BEGIN

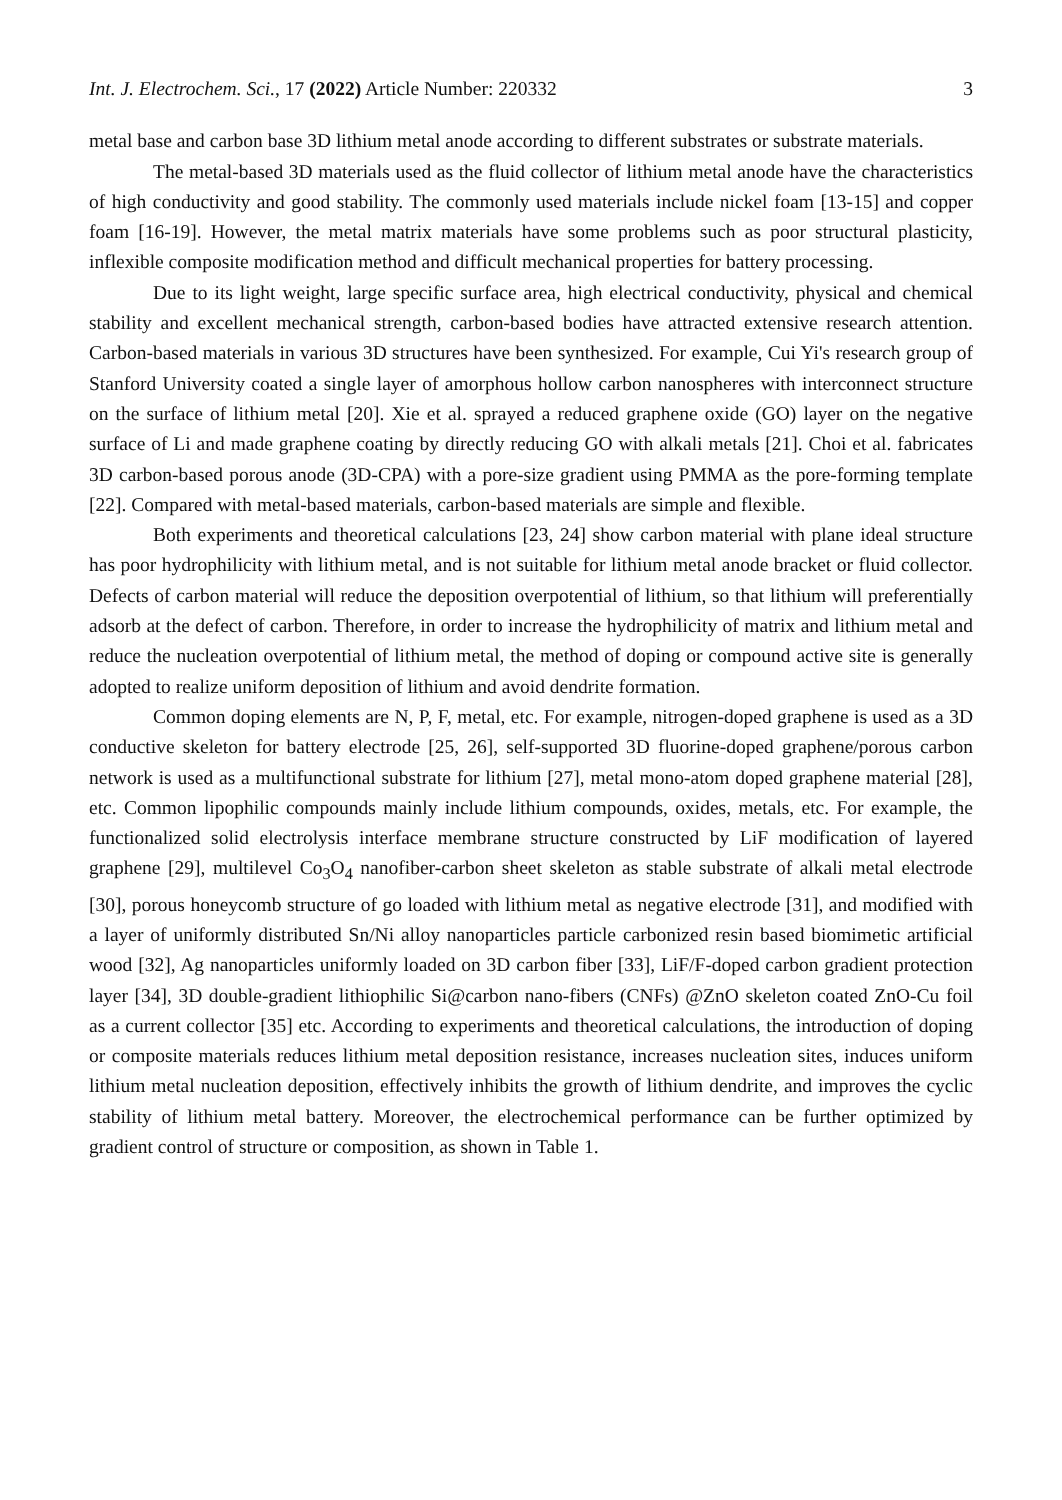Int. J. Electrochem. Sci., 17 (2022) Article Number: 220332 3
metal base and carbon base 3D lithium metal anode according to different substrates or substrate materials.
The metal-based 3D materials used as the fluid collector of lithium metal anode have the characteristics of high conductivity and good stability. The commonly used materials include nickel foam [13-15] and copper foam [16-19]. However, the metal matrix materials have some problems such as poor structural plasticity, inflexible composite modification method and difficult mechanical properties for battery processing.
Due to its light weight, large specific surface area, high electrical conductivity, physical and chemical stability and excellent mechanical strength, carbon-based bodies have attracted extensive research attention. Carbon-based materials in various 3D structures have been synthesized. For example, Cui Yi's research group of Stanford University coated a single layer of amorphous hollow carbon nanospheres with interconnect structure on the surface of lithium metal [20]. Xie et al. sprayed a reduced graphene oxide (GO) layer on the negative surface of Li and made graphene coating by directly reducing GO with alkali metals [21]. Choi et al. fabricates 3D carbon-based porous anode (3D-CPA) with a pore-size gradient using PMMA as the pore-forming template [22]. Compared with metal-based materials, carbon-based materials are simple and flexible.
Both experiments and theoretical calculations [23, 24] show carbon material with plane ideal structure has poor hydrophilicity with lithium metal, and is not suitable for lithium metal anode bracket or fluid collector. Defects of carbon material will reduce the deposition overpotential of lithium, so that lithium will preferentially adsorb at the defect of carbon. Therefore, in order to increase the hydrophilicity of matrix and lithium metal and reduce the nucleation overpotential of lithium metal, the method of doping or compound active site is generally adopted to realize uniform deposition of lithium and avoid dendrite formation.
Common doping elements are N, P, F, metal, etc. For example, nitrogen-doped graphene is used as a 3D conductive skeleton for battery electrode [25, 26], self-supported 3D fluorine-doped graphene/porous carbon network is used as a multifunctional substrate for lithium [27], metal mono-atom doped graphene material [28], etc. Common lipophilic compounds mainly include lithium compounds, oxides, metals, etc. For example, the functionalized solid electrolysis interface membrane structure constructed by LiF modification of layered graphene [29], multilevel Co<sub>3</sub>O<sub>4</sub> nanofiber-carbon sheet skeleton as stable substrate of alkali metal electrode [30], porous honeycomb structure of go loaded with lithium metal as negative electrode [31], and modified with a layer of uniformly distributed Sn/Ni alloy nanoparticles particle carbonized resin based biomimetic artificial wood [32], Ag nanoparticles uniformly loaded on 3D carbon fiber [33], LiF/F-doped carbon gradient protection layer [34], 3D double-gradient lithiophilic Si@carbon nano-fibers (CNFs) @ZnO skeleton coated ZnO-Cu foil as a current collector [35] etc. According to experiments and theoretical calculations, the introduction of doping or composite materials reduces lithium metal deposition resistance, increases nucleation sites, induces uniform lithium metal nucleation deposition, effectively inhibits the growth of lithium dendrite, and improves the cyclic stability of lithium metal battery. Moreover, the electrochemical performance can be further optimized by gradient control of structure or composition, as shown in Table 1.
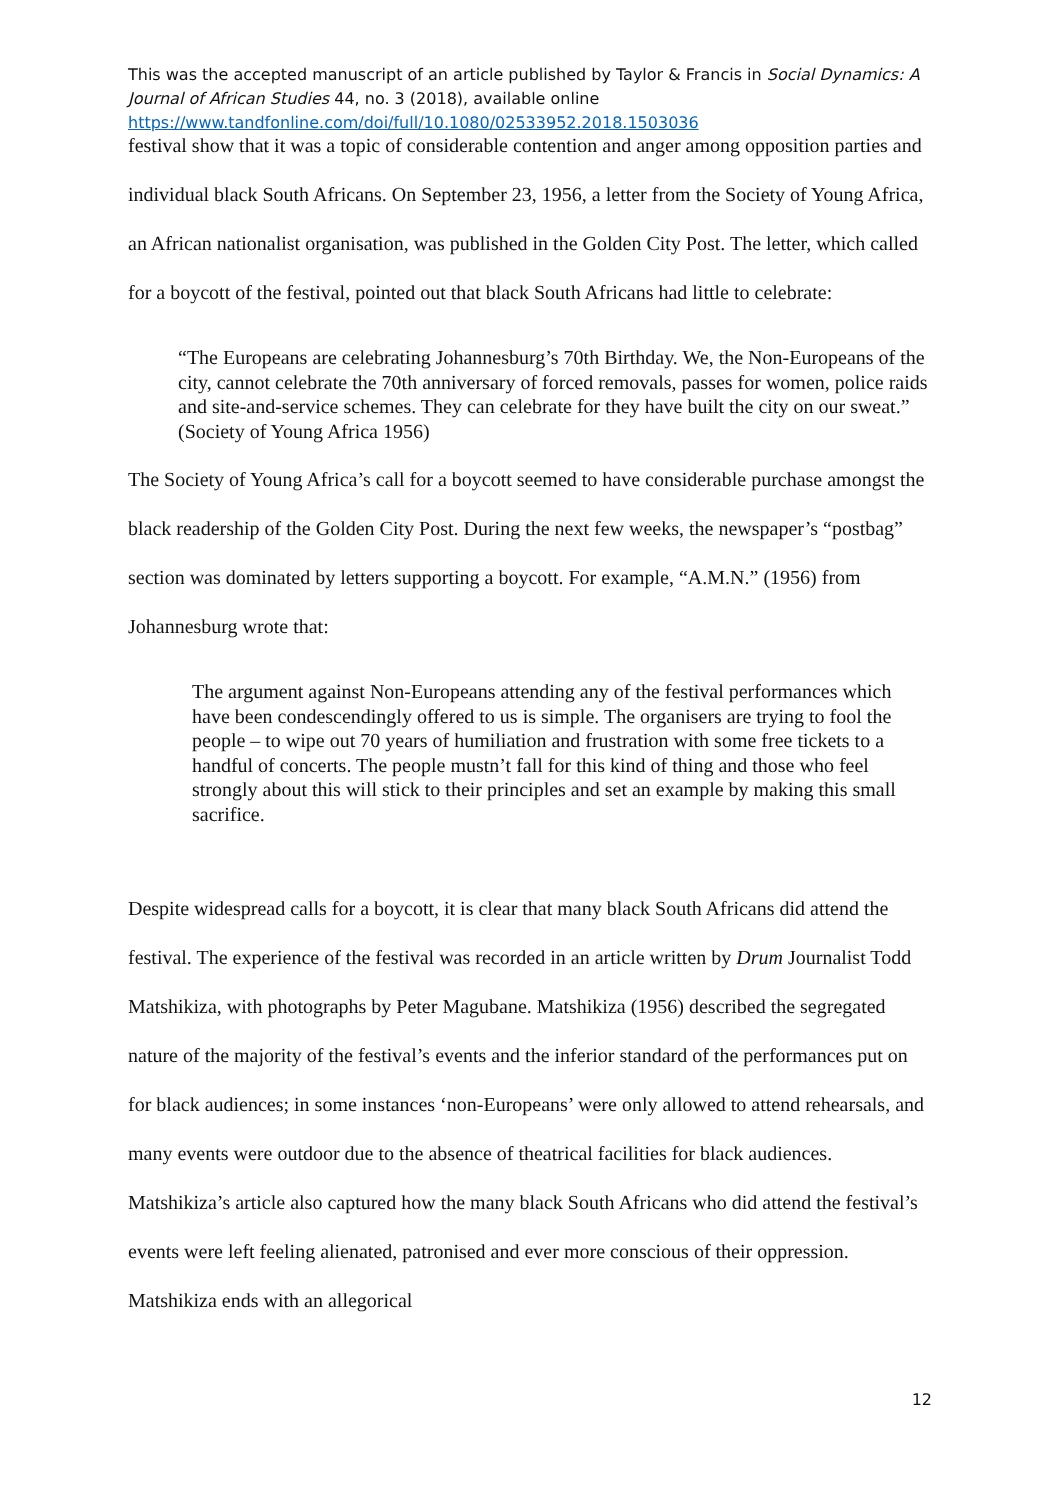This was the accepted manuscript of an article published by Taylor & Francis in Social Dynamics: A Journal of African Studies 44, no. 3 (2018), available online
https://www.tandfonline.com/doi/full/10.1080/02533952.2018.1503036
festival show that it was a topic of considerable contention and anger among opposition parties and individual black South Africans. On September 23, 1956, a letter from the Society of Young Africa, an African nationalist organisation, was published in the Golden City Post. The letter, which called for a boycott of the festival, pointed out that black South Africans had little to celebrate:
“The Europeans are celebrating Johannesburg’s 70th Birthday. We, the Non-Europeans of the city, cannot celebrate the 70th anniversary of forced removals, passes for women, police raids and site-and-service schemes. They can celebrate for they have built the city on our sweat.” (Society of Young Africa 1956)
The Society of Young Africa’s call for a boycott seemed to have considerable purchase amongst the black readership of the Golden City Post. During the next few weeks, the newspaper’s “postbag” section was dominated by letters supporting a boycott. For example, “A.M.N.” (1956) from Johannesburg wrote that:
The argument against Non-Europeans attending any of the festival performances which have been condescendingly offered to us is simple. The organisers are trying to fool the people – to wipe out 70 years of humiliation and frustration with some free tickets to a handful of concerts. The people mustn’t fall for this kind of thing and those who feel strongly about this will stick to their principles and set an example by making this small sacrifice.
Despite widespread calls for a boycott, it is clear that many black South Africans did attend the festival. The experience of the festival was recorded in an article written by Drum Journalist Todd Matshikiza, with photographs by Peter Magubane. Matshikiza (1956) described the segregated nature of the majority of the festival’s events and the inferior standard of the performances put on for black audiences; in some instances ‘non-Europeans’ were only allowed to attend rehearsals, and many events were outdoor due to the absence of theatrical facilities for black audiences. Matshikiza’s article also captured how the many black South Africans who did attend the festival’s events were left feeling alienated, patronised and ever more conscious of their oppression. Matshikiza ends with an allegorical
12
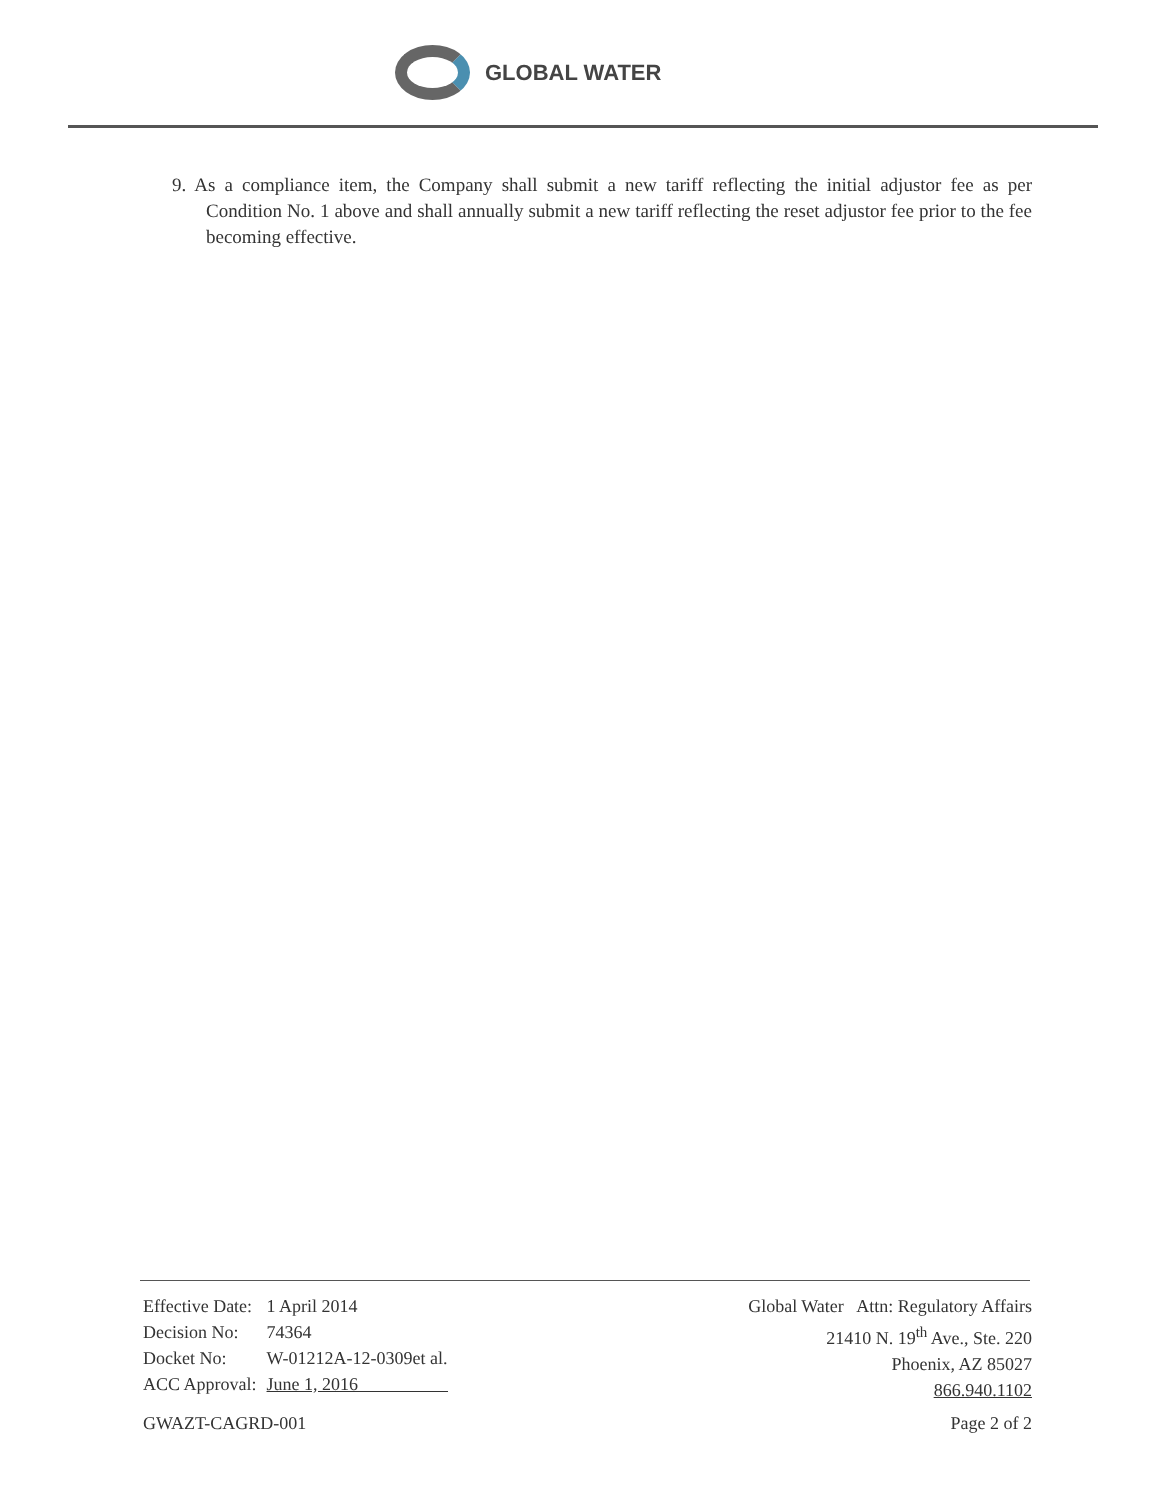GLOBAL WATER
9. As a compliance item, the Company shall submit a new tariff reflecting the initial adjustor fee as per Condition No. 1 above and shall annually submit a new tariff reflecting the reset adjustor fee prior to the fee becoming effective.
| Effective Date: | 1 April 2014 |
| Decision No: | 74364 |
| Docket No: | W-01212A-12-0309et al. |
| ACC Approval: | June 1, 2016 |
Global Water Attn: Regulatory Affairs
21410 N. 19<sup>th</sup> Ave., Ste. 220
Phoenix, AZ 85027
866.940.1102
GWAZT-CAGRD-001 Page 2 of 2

END

Please hand back every entry above exactly, with no images in the copy.

Int. J. Electrochem. Sci., 17 (2022) Article Number: 220332 3
metal base and carbon base 3D lithium metal anode according to different substrates or substrate materials.
The metal-based 3D materials used as the fluid collector of lithium metal anode have the characteristics of high conductivity and good stability. The commonly used materials include nickel foam [13-15] and copper foam [16-19]. However, the metal matrix materials have some problems such as poor structural plasticity, inflexible composite modification method and difficult mechanical properties for battery processing.
Due to its light weight, large specific surface area, high electrical conductivity, physical and chemical stability and excellent mechanical strength, carbon-based bodies have attracted extensive research attention. Carbon-based materials in various 3D structures have been synthesized. For example, Cui Yi's research group of Stanford University coated a single layer of amorphous hollow carbon nanospheres with interconnect structure on the surface of lithium metal [20]. Xie et al. sprayed a reduced graphene oxide (GO) layer on the negative surface of Li and made graphene coating by directly reducing GO with alkali metals [21]. Choi et al. fabricates 3D carbon-based porous anode (3D-CPA) with a pore-size gradient using PMMA as the pore-forming template [22]. Compared with metal-based materials, carbon-based materials are simple and flexible.
Both experiments and theoretical calculations [23, 24] show carbon material with plane ideal structure has poor hydrophilicity with lithium metal, and is not suitable for lithium metal anode bracket or fluid collector. Defects of carbon material will reduce the deposition overpotential of lithium, so that lithium will preferentially adsorb at the defect of carbon. Therefore, in order to increase the hydrophilicity of matrix and lithium metal and reduce the nucleation overpotential of lithium metal, the method of doping or compound active site is generally adopted to realize uniform deposition of lithium and avoid dendrite formation.
Common doping elements are N, P, F, metal, etc. For example, nitrogen-doped graphene is used as a 3D conductive skeleton for battery electrode [25, 26], self-supported 3D fluorine-doped graphene/porous carbon network is used as a multifunctional substrate for lithium [27], metal mono-atom doped graphene material [28], etc. Common lipophilic compounds mainly include lithium compounds, oxides, metals, etc. For example, the functionalized solid electrolysis interface membrane structure constructed by LiF modification of layered graphene [29], multilevel Co<sub>3</sub>O<sub>4</sub> nanofiber-carbon sheet skeleton as stable substrate of alkali metal electrode [30], porous honeycomb structure of go loaded with lithium metal as negative electrode [31], and modified with a layer of uniformly distributed Sn/Ni alloy nanoparticles particle carbonized resin based biomimetic artificial wood [32], Ag nanoparticles uniformly loaded on 3D carbon fiber [33], LiF/F-doped carbon gradient protection layer [34], 3D double-gradient lithiophilic Si@carbon nano-fibers (CNFs) @ZnO skeleton coated ZnO-Cu foil as a current collector [35] etc. According to experiments and theoretical calculations, the introduction of doping or composite materials reduces lithium metal deposition resistance, increases nucleation sites, induces uniform lithium metal nucleation deposition, effectively inhibits the growth of lithium dendrite, and improves the cyclic stability of lithium metal battery. Moreover, the electrochemical performance can be further optimized by gradient control of structure or composition, as shown in Table 1.
This was the accepted manuscript of an article published by Taylor & Francis in Social Dynamics: A Journal of African Studies 44, no. 3 (2018), available online
https://www.tandfonline.com/doi/full/10.1080/02533952.2018.1503036
festival show that it was a topic of considerable contention and anger among opposition parties and individual black South Africans. On September 23, 1956, a letter from the Society of Young Africa, an African nationalist organisation, was published in the Golden City Post. The letter, which called for a boycott of the festival, pointed out that black South Africans had little to celebrate:
“The Europeans are celebrating Johannesburg’s 70th Birthday. We, the Non-Europeans of the city, cannot celebrate the 70th anniversary of forced removals, passes for women, police raids and site-and-service schemes. They can celebrate for they have built the city on our sweat.” (Society of Young Africa 1956)
The Society of Young Africa’s call for a boycott seemed to have considerable purchase amongst the black readership of the Golden City Post. During the next few weeks, the newspaper’s “postbag” section was dominated by letters supporting a boycott. For example, “A.M.N.” (1956) from Johannesburg wrote that:
The argument against Non-Europeans attending any of the festival performances which have been condescendingly offered to us is simple. The organisers are trying to fool the people – to wipe out 70 years of humiliation and frustration with some free tickets to a handful of concerts. The people mustn’t fall for this kind of thing and those who feel strongly about this will stick to their principles and set an example by making this small sacrifice.
Despite widespread calls for a boycott, it is clear that many black South Africans did attend the festival. The experience of the festival was recorded in an article written by Drum Journalist Todd Matshikiza, with photographs by Peter Magubane. Matshikiza (1956) described the segregated nature of the majority of the festival’s events and the inferior standard of the performances put on for black audiences; in some instances ‘non-Europeans’ were only allowed to attend rehearsals, and many events were outdoor due to the absence of theatrical facilities for black audiences. Matshikiza’s article also captured how the many black South Africans who did attend the festival’s events were left feeling alienated, patronised and ever more conscious of their oppression. Matshikiza ends with an allegorical
12
GLOBAL WATER
9. As a compliance item, the Company shall submit a new tariff reflecting the initial adjustor fee as per Condition No. 1 above and shall annually submit a new tariff reflecting the reset adjustor fee prior to the fee becoming effective.
| Effective Date: | 1 April 2014 |
| Decision No: | 74364 |
| Docket No: | W-01212A-12-0309et al. |
| ACC Approval: | June 1, 2016 |
Global Water Attn: Regulatory Affairs
21410 N. 19<sup>th</sup> Ave., Ste. 220
Phoenix, AZ 85027
866.940.1102
GWAZT-CAGRD-001 Page 2 of 2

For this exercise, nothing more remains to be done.